Our finding that height in postmenopausal women was associated with levels of plasma IGF-I is noteworthy in the context of breast cancer epidemiology, as several groups have identified adult height as a risk factor for breast cancer (38, 39, 40, 41) , but the determinants of height that relate to breast cancer risk remain unclear. However, adult height reflects a number of factors, including genetic inheritance, nutritional status during childhood development, and early life exposure to IGF-I, and it is not clear whether the factors critical for cancer development act early in life or later during adulthood. If future studies find that adult levels of IGF-I reflect childhood levels, it is plausible then, that for some people, elevated IGF-I levels may be a prolonged, if not a lifelong exposure, and consequently, may result in increased cancer risk. Evidence for this comes from studies in which cancer risk remained elevated when the analysis was restricted to biological samples collected years before cancer diagnosis, long enough to minimize the possible effects of undetected cancer development on IGF-I plasma levels (3 , 9 , 42) . Whereas our height-IGF-I finding was based on only postmenopausal women, evaluating this relationship among premenopausal women is of particularly interest, as increased breast cancer risk associated with elevated plasma IGF-I levels has been reported among only premenopausal women, not postmenopausal women (42) .

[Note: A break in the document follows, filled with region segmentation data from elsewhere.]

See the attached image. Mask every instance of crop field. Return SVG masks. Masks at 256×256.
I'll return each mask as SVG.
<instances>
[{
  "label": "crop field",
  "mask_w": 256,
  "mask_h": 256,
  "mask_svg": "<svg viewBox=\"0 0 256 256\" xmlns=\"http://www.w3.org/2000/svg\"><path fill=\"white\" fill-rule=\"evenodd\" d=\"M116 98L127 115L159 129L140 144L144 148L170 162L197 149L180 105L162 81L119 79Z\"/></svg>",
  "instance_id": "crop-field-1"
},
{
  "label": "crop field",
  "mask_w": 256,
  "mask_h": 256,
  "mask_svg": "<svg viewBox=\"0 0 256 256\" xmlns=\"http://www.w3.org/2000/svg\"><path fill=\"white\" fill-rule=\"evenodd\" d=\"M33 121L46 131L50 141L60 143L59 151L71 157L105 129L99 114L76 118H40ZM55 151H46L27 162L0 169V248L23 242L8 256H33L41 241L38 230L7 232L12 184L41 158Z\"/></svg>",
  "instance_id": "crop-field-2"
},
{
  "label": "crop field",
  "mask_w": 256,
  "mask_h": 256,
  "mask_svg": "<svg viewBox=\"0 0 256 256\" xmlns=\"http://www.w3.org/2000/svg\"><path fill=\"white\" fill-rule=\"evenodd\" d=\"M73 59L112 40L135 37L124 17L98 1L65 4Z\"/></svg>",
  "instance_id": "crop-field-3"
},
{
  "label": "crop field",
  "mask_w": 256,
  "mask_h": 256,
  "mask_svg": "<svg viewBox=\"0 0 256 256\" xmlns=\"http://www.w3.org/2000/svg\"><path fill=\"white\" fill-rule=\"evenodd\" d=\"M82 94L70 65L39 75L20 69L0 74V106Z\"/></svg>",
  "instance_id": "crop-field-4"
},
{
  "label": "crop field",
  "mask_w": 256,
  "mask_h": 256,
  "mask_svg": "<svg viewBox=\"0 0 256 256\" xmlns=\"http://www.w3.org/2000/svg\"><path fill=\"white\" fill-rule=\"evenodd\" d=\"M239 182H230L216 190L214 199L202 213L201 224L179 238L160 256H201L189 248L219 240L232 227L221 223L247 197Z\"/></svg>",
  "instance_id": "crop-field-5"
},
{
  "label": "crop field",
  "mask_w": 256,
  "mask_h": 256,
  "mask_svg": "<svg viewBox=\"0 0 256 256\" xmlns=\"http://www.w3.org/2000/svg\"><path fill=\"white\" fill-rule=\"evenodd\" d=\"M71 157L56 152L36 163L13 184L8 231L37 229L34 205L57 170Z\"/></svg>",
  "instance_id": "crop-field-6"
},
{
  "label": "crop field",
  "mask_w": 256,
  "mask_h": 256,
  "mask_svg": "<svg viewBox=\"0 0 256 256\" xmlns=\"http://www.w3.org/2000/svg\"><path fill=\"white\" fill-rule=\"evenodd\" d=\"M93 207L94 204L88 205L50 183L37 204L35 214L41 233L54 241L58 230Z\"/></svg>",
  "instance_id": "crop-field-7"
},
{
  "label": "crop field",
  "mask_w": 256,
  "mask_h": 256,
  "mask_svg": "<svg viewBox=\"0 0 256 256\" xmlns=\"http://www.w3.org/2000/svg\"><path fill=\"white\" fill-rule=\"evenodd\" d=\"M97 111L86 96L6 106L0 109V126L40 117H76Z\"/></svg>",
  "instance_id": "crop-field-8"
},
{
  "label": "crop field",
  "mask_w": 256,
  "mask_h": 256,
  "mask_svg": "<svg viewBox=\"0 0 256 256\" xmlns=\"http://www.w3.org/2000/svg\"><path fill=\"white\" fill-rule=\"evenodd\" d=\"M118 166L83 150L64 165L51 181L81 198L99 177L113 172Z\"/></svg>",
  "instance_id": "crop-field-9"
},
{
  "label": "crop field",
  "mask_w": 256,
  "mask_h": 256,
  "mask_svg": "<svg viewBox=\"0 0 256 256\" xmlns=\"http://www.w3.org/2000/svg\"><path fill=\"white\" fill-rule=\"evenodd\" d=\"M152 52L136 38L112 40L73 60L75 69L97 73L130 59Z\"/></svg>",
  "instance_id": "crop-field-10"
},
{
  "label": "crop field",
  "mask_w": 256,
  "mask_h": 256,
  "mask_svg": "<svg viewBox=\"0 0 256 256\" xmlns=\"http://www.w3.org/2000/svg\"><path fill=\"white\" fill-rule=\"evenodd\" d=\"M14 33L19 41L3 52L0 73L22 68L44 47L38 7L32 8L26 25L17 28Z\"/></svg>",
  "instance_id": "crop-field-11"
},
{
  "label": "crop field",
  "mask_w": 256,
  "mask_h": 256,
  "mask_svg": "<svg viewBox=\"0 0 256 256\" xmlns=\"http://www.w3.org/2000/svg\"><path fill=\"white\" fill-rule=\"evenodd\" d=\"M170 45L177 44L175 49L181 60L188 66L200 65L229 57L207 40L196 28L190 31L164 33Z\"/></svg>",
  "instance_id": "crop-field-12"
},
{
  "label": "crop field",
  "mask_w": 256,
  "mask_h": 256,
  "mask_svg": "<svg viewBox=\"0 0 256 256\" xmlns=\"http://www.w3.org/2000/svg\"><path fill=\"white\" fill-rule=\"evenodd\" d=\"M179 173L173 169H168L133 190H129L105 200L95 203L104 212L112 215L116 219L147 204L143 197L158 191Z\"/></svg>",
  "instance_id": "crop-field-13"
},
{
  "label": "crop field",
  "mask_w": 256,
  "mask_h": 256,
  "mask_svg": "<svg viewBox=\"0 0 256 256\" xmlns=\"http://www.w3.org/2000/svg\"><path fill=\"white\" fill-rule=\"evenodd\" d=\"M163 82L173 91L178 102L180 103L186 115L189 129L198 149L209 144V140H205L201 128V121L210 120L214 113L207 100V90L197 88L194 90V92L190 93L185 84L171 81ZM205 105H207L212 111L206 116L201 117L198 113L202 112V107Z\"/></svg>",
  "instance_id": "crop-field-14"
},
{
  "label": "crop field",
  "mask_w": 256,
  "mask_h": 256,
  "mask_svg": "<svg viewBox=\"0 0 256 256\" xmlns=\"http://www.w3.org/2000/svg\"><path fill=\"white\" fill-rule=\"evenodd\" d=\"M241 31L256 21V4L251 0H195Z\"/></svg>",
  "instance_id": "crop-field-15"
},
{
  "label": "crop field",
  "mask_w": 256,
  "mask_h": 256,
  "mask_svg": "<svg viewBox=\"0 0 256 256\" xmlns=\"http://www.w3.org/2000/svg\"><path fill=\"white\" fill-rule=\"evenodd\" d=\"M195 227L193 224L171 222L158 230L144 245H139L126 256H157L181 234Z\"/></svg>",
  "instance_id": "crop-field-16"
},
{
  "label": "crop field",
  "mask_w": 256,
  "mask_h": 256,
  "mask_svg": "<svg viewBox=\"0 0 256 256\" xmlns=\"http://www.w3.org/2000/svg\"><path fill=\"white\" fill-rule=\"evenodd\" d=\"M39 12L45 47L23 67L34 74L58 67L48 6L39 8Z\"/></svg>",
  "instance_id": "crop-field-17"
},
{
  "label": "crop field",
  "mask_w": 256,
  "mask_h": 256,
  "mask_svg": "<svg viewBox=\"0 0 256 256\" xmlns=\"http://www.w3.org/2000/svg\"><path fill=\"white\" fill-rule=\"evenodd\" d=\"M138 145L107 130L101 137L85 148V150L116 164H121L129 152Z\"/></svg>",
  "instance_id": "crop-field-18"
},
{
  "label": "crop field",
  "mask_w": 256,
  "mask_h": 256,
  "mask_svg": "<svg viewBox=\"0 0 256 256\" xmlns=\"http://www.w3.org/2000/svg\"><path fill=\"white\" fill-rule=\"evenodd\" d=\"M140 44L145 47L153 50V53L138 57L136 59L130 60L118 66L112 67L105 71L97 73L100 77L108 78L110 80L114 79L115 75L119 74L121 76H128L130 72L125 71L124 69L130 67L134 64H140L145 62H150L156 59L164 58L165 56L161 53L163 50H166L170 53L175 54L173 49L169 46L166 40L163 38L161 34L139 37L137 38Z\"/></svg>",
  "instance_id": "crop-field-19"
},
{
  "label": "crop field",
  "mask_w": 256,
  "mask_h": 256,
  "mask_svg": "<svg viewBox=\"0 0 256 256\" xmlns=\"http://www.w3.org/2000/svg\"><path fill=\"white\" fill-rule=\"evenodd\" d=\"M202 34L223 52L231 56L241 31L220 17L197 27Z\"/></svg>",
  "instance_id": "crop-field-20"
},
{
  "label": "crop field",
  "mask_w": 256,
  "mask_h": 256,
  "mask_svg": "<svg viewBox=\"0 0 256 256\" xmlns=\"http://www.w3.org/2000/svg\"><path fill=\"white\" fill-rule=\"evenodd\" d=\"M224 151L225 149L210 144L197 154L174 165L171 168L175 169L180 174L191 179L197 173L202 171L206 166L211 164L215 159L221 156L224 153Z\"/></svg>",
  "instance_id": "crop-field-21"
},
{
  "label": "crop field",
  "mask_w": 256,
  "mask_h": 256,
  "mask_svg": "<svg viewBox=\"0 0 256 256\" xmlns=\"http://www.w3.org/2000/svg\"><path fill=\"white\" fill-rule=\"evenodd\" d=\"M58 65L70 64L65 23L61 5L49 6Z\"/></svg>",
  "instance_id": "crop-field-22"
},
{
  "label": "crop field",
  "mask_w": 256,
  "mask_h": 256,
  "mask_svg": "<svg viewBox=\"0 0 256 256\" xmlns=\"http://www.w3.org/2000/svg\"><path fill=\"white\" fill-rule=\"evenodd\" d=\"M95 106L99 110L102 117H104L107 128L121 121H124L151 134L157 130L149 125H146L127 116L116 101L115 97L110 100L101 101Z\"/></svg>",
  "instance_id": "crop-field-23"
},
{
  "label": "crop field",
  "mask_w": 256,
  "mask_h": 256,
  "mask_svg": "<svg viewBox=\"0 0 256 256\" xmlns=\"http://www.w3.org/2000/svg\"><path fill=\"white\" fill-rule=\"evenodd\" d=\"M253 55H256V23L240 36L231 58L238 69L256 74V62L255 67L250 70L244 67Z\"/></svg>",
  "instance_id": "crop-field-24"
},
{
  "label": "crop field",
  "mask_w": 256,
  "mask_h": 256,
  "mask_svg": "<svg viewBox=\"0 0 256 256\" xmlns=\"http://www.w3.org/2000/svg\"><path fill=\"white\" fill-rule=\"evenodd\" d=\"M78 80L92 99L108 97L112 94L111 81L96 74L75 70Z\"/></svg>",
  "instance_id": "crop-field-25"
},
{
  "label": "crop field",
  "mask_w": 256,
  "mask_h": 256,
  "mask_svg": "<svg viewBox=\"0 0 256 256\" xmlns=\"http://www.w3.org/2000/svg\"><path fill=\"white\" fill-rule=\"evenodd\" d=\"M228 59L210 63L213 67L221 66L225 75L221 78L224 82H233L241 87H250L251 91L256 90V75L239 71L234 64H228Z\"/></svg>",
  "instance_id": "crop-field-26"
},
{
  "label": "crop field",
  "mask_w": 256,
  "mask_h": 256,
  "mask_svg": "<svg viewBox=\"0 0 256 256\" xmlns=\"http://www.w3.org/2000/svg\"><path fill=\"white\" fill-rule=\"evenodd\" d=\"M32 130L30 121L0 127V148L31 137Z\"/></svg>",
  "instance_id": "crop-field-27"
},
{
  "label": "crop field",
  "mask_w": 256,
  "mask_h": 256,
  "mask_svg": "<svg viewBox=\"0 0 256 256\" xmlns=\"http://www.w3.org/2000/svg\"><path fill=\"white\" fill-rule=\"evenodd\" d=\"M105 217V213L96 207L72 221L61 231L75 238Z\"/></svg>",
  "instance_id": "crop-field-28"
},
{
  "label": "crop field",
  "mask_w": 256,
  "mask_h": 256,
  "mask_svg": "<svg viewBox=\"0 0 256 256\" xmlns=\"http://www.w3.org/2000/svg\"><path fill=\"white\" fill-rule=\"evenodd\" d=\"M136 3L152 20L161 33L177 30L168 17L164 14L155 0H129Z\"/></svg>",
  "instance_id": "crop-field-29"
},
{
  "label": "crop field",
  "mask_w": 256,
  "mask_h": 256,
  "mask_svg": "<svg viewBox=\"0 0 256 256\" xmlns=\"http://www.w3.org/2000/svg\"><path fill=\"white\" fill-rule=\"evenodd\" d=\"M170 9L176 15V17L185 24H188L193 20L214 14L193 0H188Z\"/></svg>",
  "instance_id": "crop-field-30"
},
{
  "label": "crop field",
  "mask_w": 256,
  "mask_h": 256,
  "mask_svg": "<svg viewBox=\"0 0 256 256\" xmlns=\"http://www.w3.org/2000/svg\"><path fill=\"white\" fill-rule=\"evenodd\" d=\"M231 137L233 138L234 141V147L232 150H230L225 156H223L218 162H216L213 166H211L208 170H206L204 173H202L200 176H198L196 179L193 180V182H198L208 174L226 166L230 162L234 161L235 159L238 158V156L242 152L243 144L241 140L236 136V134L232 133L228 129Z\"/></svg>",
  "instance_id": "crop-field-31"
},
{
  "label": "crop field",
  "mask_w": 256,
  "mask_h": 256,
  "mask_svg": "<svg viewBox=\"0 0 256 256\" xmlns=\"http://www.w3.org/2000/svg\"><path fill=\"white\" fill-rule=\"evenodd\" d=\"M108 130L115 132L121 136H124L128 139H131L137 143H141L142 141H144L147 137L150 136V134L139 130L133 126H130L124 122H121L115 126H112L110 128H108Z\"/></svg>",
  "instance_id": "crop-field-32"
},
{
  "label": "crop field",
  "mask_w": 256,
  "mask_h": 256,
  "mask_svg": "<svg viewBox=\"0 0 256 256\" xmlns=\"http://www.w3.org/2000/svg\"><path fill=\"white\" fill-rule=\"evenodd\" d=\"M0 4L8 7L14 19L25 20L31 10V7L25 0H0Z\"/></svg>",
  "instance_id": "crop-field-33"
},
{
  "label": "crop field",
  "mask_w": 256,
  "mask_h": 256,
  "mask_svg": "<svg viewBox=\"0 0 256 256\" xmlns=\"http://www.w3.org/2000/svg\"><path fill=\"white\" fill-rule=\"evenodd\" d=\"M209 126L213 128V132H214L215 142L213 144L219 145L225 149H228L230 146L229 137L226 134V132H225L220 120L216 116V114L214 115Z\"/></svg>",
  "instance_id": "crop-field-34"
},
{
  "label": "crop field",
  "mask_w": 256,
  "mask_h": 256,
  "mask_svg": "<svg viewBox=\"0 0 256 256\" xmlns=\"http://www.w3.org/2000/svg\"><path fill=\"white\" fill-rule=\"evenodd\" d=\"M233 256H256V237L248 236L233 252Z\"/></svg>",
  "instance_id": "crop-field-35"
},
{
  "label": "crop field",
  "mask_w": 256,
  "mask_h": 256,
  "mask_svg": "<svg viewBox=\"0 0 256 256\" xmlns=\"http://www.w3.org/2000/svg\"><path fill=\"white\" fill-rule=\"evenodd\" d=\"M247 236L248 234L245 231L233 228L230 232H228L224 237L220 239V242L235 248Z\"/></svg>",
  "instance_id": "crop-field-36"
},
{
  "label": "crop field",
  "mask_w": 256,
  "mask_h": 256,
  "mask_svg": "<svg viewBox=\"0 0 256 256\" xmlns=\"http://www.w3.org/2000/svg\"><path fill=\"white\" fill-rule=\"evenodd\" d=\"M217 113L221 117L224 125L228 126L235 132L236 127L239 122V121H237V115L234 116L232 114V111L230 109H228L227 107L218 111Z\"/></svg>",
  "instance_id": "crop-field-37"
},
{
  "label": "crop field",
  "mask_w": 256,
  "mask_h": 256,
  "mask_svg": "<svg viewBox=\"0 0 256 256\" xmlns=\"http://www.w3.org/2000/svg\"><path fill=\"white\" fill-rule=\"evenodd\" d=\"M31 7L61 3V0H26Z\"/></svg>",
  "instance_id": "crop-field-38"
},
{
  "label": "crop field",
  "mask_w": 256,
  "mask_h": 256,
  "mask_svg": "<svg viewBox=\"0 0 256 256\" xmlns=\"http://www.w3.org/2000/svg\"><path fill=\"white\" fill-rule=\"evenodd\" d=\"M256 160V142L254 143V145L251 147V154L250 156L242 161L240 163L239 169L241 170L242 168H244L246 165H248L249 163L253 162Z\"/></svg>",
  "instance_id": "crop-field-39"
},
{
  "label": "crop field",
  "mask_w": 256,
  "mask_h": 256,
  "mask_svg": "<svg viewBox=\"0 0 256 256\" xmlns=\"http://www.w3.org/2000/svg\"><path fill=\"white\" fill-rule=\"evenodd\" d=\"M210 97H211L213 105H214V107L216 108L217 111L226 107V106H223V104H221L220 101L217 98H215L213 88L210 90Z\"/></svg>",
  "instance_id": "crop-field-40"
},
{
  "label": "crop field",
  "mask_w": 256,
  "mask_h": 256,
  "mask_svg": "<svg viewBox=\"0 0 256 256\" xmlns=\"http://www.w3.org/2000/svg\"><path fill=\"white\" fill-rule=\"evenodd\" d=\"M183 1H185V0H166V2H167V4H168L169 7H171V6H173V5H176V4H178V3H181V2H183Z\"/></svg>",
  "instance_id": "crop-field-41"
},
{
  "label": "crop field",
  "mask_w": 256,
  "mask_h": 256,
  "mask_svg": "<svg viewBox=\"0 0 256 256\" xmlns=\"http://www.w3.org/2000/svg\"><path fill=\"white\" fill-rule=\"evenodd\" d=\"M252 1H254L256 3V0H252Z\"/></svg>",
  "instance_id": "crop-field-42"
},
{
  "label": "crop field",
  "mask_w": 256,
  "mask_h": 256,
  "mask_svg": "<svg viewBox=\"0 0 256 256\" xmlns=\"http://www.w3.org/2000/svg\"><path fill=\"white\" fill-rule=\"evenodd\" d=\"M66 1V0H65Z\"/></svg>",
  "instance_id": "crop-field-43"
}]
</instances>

Relevance to Cancer in Men.

Our findings on plasma IGF levels and body composition among men are relevant to understanding the complex relationships among BMI, height, plasma IGF levels, and prostate cancer. Whereas there is consistent and increasing evidence that elevated IGF-I and lower IGF BP-3 plasma levels increase prostate cancer risk, the relationship between BMI and prostate cancer has been much more equivocal. It is possible that BMI is a poor proxy for the specific aspect of body composition that is related to prostate cancer, as is suggested by studies reporting prostate cancer risk associated with height (43, 44, 45) . In a recent report by Rodrigues et al. (46) , height was associated with increased prostate cancer mortality in the earlier but not the later of two large cohort studies that were started 23 years apart. Because the authors observed that average height increased for advancing birth cohorts in the earlier cohort study but not in the more recent one, they speculated that a significant finding among the older men might have been produced by differences between the cohorts. For example, differences in nutritional status would have affected the maximum height attained. Thus, it is possible that in well-nourished individuals, full adult height is determined less by nutritional status than by genetic background. Given the high prevalence rates of obesity in the United States, it may not be surprising that in our sample of people from Texas, height was not strongly associated with plasma IGF levels in men.

Conclusion.

To build on our findings of risk factors associated with plasma levels of IGFs, we are preparing an analysis focused primarily on nutritional factors associated with plasma IGF concentrations. Future efforts need to be directed at understanding the influence of genetic polymorphisms involved in the IGF pathway on plasma IGF levels, as reported recently by Jernstrom et al. (47) . Other efforts should focus on the relevance and relationship of circulating IGF levels to the levels in the tissues in which IGFs exert their effects on carcinogenesis. In the future, we speculate that in addition to interventions that modify IGF levels, we may be able to use nonmodifiable IGF-associated factors, like height and age at menopause, in conjunction with plasma IGF levels to identify and monitor people at elevated risk for IGF-related cancers.